### HOW TO COMPLETE THIS TASK
The expected output is the full data, repeated exactly, without pictures.

[Stored entries]
************

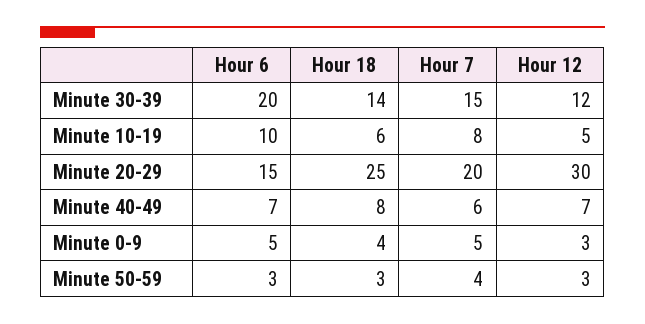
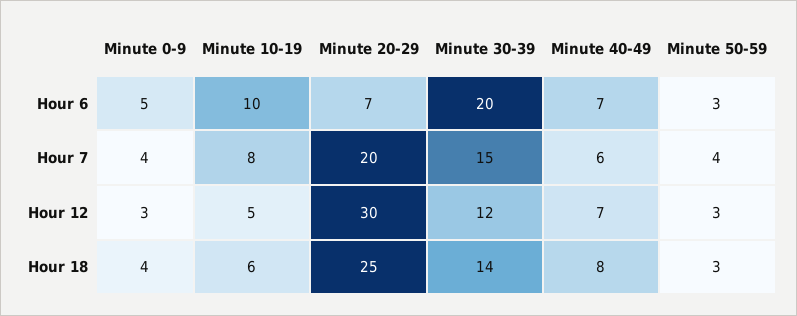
Hour 6, Minute 20-29: 15 -> 7
Hour 7, Minute 0-9: 5 -> 4

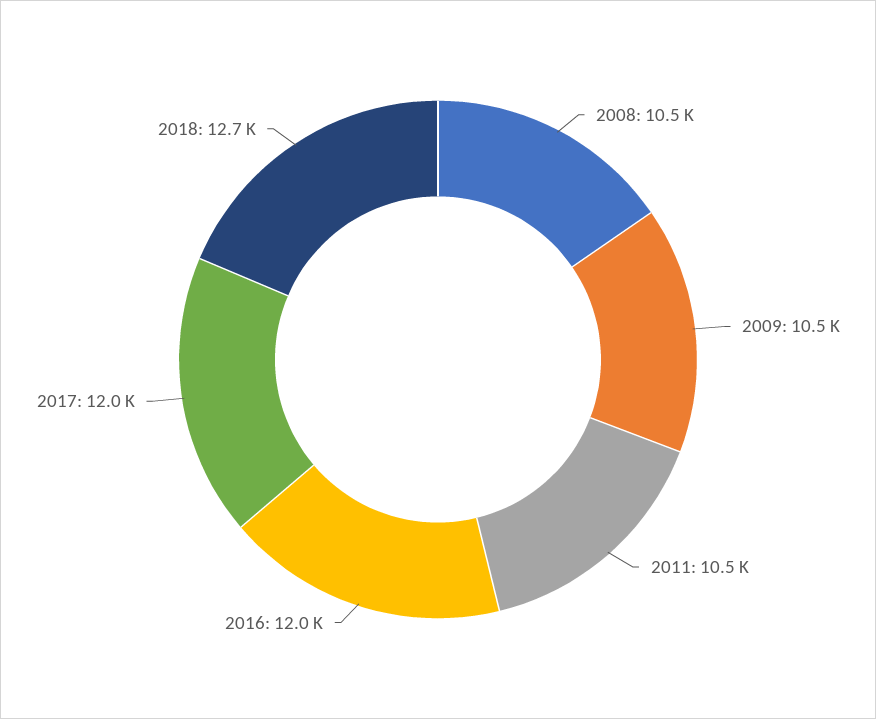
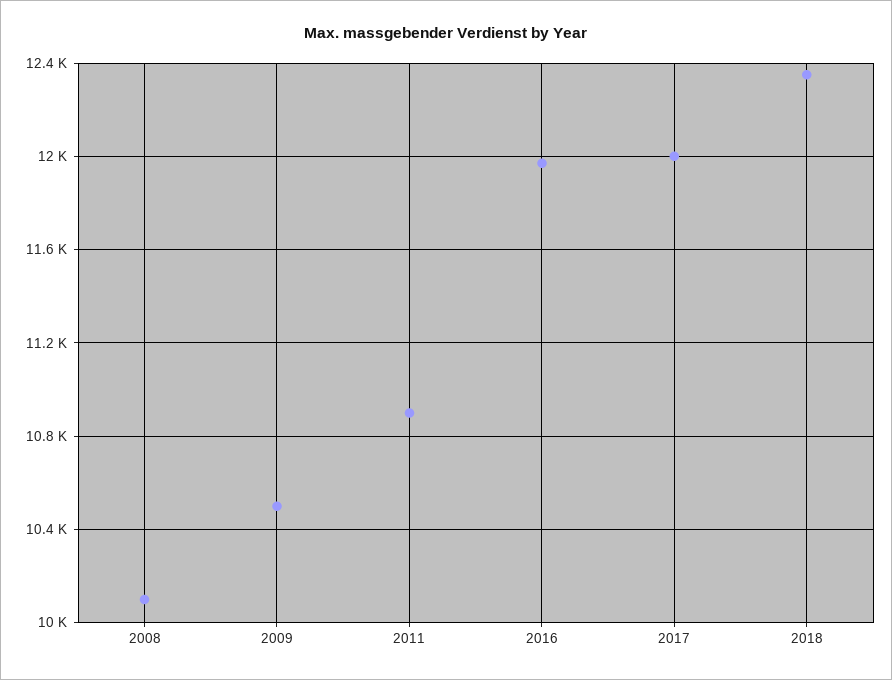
2008: 10500 -> 10100
2011: 10500 -> 10900
2018: 12700 -> 12350

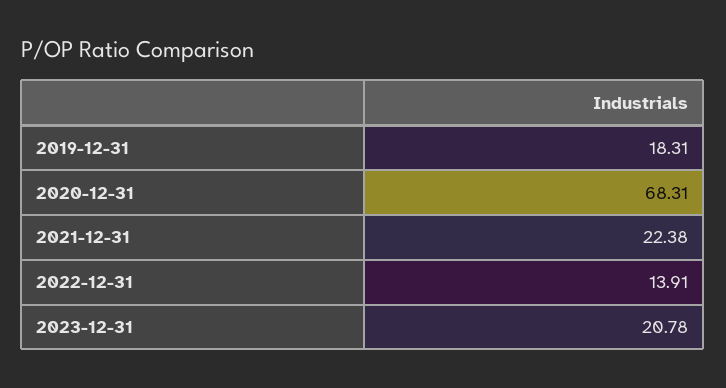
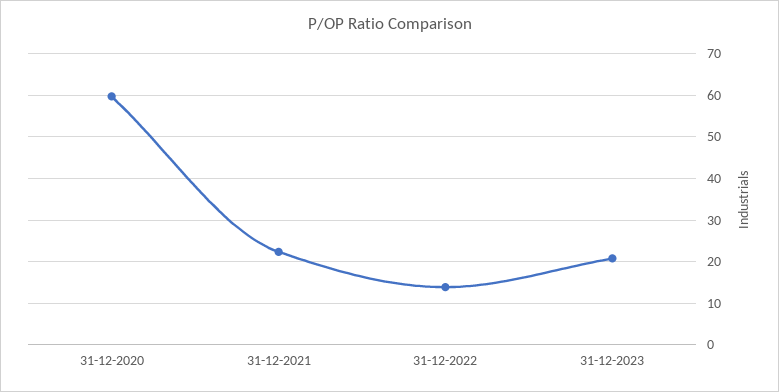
2019-12-31: 18.31 -> none
2020-12-31: 68.31 -> 60

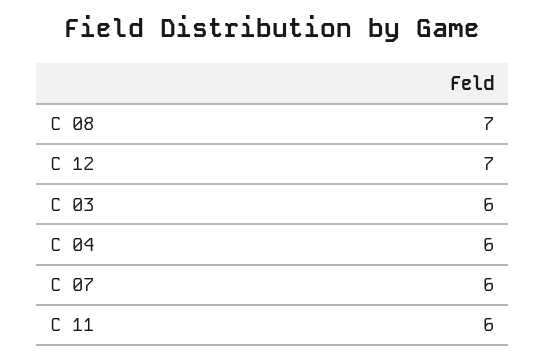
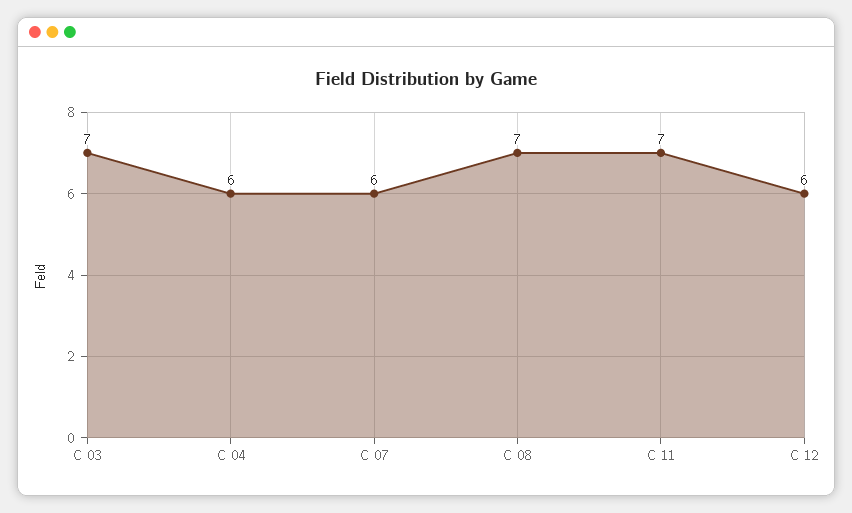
C 12: 7 -> 6
C 03: 6 -> 7
C 11: 6 -> 7

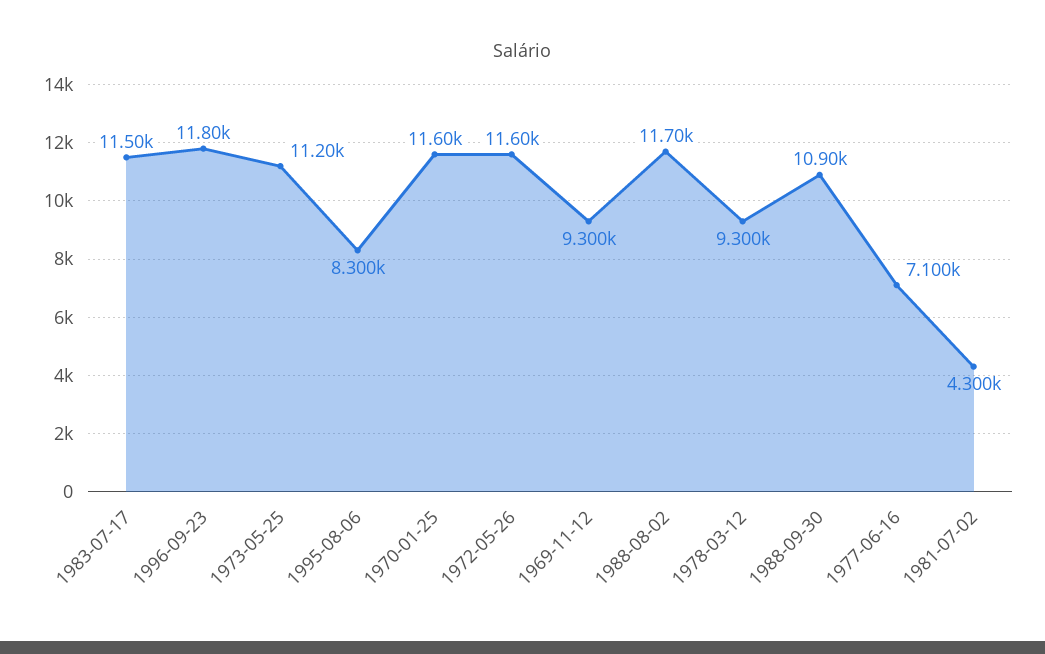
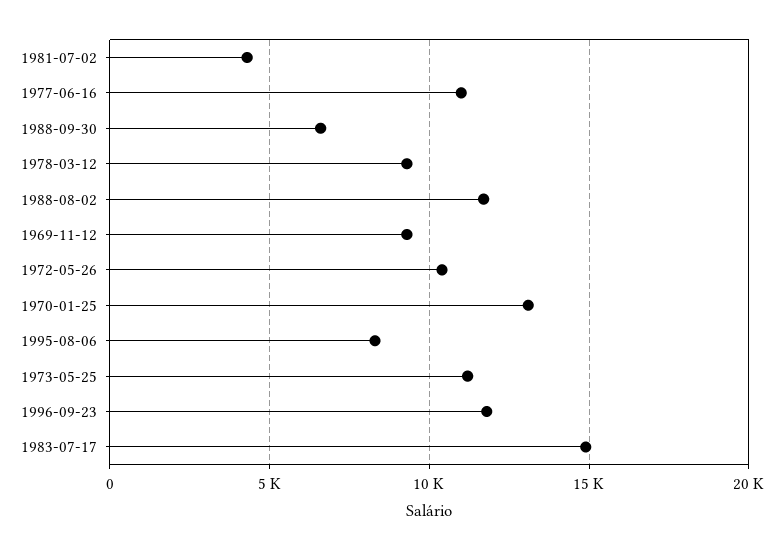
1983-07-17: 11500 -> 15000
1970-01-25: 11600 -> 13000
1972-05-26: 11600 -> 10500
1988-09-30: 10900 -> 6500
1977-06-16: 7100 -> 11000

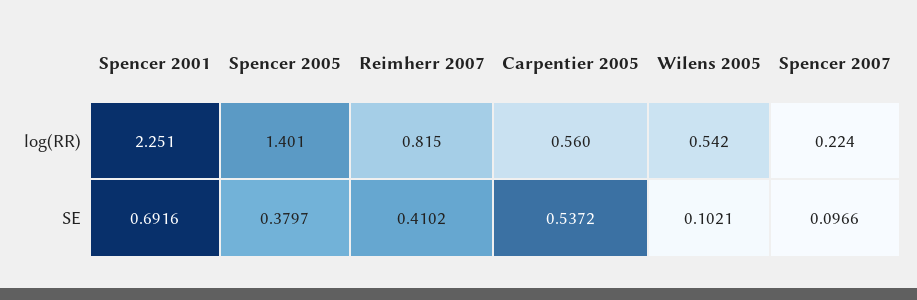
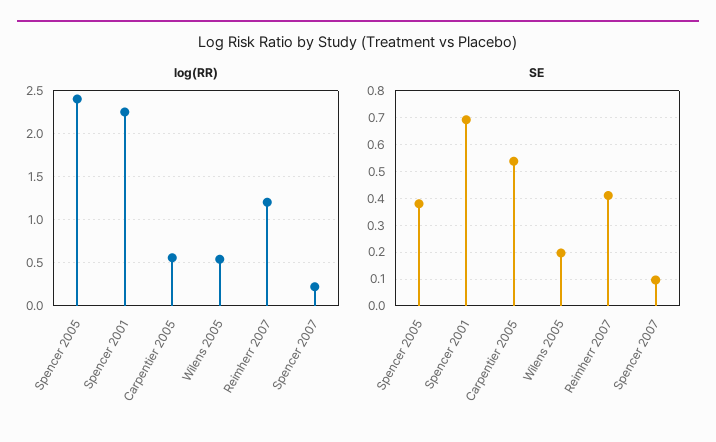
log(RR), Spencer 2005: 1.401 -> 2.4
log(RR), Reimherr 2007: 0.815 -> 1.2
SE, Wilens 2005: 0.1021 -> 0.2

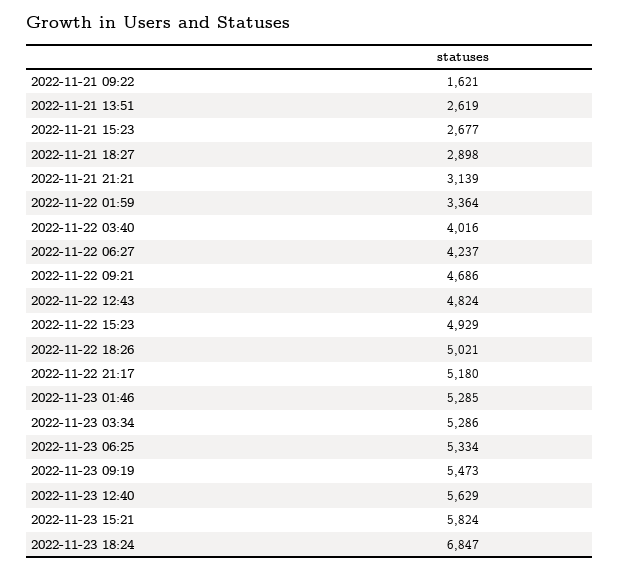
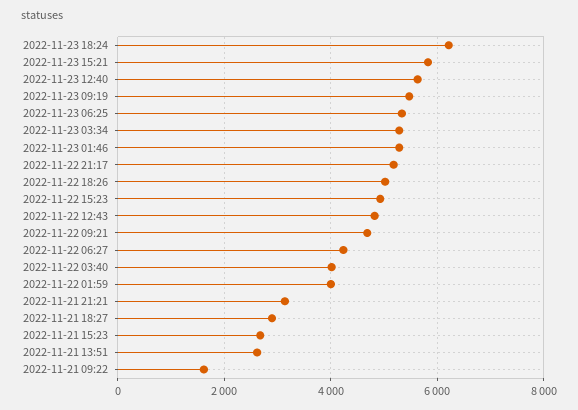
2022-11-22 01:59: 3364 -> 4000
2022-11-23 18:24: 6847 -> 6200

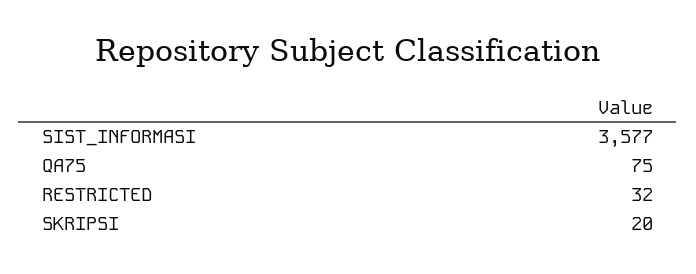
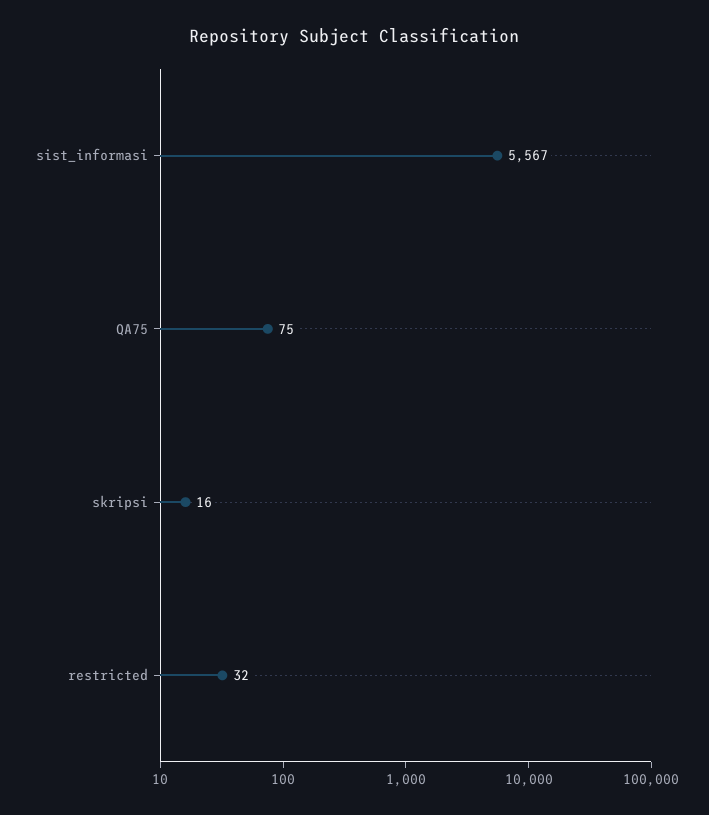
SIST_INFORMASI: 3577 -> 5567
SKRIPSI: 20 -> 16

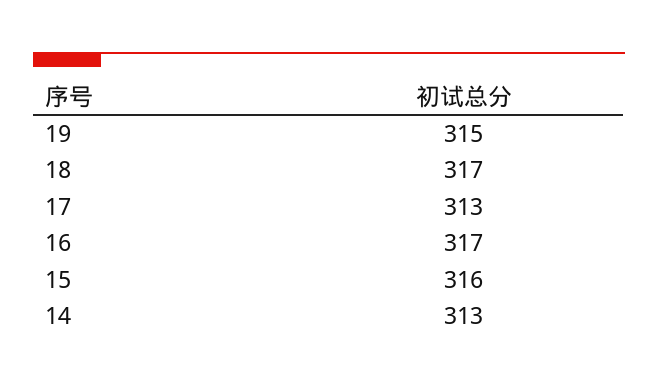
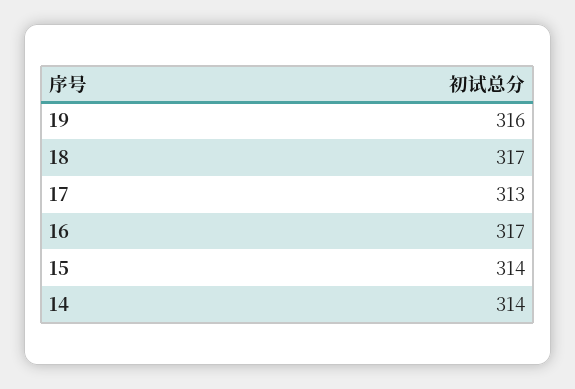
19: 315 -> 316
15: 316 -> 314
14: 313 -> 314

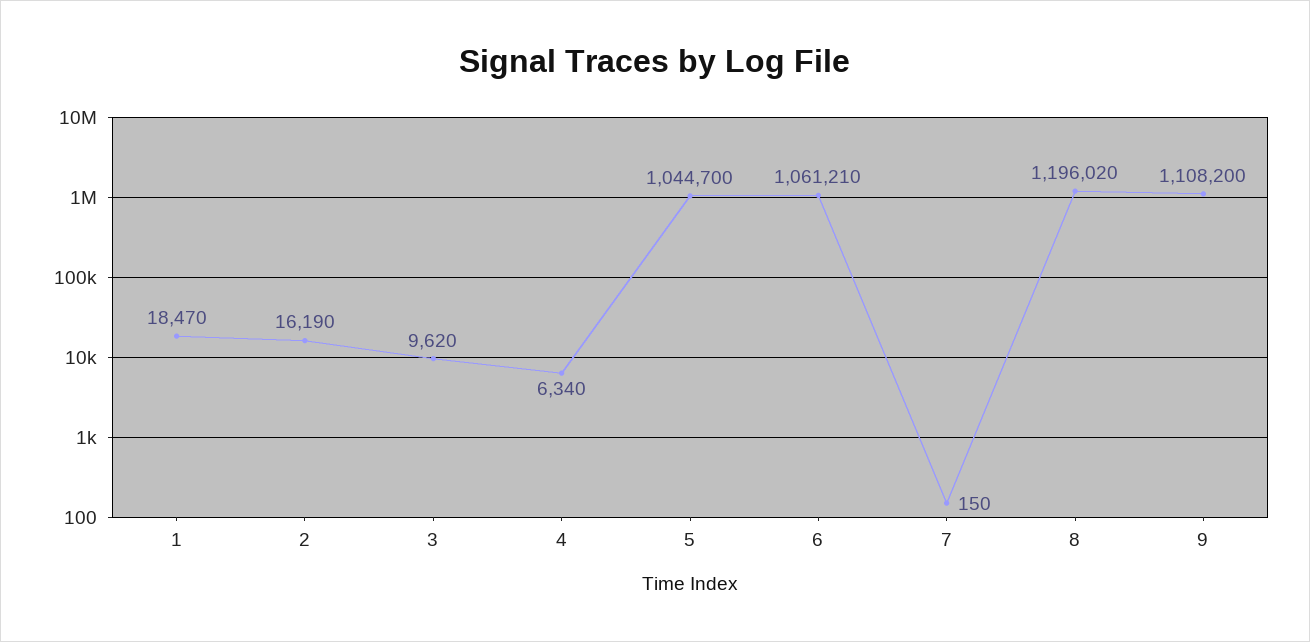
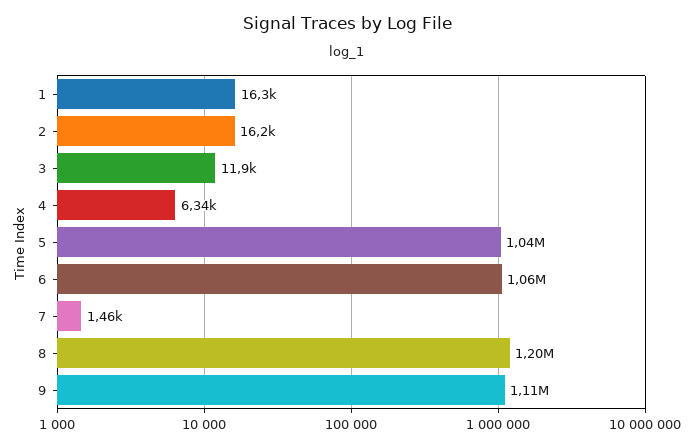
1: 18470 -> 16300
3: 9620 -> 11900
7: 150 -> 1460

************

### YOUR SOLUTION
Hour 6, Minute 20-29: 15 -> 7
Hour 7, Minute 0-9: 5 -> 4

2008: 10500 -> 10100
2011: 10500 -> 10900
2018: 12700 -> 12350

2019-12-31: 18.31 -> none
2020-12-31: 68.31 -> 60

C 12: 7 -> 6
C 03: 6 -> 7
C 11: 6 -> 7

1983-07-17: 11500 -> 15000
1970-01-25: 11600 -> 13000
1972-05-26: 11600 -> 10500
1988-09-30: 10900 -> 6500
1977-06-16: 7100 -> 11000

log(RR), Spencer 2005: 1.401 -> 2.4
log(RR), Reimherr 2007: 0.815 -> 1.2
SE, Wilens 2005: 0.1021 -> 0.2

2022-11-22 01:59: 3364 -> 4000
2022-11-23 18:24: 6847 -> 6200

SIST_INFORMASI: 3577 -> 5567
SKRIPSI: 20 -> 16

19: 315 -> 316
15: 316 -> 314
14: 313 -> 314

1: 18470 -> 16300
3: 9620 -> 11900
7: 150 -> 1460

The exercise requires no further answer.